Intel testing new Spectre fixes, tells everyone to hold off on deploying current firmware updates
Shortly after Red Hat stopped providing microcode to address variant 2 (branch target injection) of the Spectre attack, Intel has advised OEMs, cloud service providers, system manufacturers, software vendors and end users stop deployment of current firmware updates that fix the same vulnerability (CVE-2017-5715).
Red Hat’s decision
“Red Hat is no longer providing microcode to address Spectre, variant 2, due to instabilities introduced that are causing customer systems to not boot. The latest microcode_ctl and linux-firmware packages are reverting these unstable microprocessor firmware changes to versions that were known to be stable and well tested, released prior to the Spectre/Meltdown embargo lift date on Jan 3rd,” Red Hat announced last week.
The microcode that Red Hat stopped providing is not of their making. These patches are provided and developed by CPU makers (Intel, AMD, Arm, etc.).
“The microcode that was supplied to us did not cover all of the microprocessors that our customers possibly could use. It appears, subsequently, there may have been two versions that could have some regressions,” Christopher Robinson, product security manager at Red Hat, told Data Center Knowledge.
“We’ve historically been kind of a middleman in supplying [microcode]. Right now, because we don’t have a complete repository of all the updated microcode software, it’s just easier for our subscribers to go straight to the source and grab the microcode update from their silicon provider.”
Intel’s update on the situation
And now Intel instructed all customers to hold off on deploying current versions of the firmware updates, “as they may introduce higher than expected reboots and other unpredictable system behavior.”

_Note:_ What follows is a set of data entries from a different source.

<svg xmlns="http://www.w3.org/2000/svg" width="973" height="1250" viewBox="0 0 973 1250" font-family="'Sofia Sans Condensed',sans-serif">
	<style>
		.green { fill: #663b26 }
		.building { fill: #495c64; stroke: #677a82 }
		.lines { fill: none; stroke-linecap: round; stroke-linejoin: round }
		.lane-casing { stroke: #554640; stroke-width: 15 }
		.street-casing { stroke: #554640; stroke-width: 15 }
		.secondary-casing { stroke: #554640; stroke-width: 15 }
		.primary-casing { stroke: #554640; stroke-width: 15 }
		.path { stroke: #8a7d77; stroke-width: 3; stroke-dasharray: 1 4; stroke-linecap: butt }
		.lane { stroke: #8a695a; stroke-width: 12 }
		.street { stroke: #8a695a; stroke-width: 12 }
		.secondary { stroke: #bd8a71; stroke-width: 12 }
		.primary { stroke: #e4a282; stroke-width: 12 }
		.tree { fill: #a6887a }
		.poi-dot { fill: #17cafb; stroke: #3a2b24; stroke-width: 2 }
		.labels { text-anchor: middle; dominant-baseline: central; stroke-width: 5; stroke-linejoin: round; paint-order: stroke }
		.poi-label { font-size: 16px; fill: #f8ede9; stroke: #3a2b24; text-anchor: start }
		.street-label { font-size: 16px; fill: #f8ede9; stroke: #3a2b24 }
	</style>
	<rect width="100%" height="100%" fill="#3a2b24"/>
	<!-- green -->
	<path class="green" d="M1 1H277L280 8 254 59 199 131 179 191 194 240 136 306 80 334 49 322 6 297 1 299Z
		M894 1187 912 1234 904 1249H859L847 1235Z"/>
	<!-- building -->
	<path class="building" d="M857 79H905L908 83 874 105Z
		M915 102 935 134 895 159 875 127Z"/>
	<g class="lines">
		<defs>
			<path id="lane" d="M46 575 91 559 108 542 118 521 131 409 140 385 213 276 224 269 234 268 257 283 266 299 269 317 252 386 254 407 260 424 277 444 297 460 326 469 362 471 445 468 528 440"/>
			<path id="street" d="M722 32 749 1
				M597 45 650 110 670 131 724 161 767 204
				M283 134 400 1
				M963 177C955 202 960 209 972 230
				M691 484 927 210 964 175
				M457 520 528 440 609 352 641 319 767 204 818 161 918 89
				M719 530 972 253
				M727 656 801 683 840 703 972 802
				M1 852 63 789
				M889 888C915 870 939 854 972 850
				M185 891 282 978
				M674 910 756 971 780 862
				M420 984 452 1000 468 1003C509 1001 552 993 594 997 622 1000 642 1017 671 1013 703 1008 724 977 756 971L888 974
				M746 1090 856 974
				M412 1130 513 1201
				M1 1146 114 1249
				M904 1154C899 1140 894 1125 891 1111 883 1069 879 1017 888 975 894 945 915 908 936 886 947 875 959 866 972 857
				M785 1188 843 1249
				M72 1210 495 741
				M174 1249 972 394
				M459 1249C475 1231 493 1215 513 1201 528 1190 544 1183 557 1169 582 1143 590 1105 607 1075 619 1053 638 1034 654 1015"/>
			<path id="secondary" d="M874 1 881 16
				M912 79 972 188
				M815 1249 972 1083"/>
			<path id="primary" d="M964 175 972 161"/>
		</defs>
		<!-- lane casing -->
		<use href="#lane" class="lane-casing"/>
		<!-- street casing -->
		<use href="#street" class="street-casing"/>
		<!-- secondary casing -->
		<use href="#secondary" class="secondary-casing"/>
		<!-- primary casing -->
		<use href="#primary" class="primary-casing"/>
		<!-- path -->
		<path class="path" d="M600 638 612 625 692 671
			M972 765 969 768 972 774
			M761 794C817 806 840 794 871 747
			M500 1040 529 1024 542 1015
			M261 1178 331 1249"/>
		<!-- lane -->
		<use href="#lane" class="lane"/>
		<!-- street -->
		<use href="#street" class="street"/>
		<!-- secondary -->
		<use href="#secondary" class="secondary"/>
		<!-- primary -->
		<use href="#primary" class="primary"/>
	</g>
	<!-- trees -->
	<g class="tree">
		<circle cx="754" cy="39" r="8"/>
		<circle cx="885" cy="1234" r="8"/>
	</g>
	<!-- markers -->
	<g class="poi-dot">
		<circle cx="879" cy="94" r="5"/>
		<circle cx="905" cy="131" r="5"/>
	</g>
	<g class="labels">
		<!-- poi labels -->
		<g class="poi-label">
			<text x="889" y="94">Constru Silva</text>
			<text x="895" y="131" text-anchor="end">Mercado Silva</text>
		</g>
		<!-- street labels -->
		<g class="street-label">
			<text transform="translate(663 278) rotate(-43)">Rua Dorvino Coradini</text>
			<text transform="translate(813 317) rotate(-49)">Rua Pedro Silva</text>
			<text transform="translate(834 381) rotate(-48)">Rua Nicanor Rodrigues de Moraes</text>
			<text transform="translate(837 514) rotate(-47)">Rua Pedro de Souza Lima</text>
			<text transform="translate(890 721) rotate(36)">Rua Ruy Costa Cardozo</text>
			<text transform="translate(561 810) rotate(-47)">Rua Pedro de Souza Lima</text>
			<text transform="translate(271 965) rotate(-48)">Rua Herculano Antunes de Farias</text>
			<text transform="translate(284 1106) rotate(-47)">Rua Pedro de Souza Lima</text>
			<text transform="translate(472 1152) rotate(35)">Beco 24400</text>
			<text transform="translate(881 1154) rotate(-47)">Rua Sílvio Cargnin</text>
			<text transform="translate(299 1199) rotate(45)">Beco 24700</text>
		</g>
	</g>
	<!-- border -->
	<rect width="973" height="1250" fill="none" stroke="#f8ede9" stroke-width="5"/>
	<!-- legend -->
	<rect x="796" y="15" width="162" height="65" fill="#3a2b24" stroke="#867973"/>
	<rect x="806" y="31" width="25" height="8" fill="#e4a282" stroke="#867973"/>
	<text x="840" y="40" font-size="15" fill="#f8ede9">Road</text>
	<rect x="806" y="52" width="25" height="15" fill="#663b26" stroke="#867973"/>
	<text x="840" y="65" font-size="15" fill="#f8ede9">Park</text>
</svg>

“We have now identified the root cause for Broadwell and Haswell platforms, and made good progress in developing a solution to address it. Over the weekend, we began rolling out an early version of the updated solution to industry partners for testing, and we will make a final release available once that testing has been completed,” Navin Shenoy, Intel VP and general manager of the Data Center Group at Intel Corporation, announced on Monday.
He asked industry partners to focus efforts on testing early versions of the updated solution so Intel can accelerate its release.
Intel also provided a handy table that shows which microcode updates should be avoided, depending on the underlying processors.
HP has reacted quickly to the announcement and removed system ROMs that include impacted microcodes from the HPE Support Site. They advised users to revert to earlier System ROM versions while they wait for new ones that include new Intel microcodes.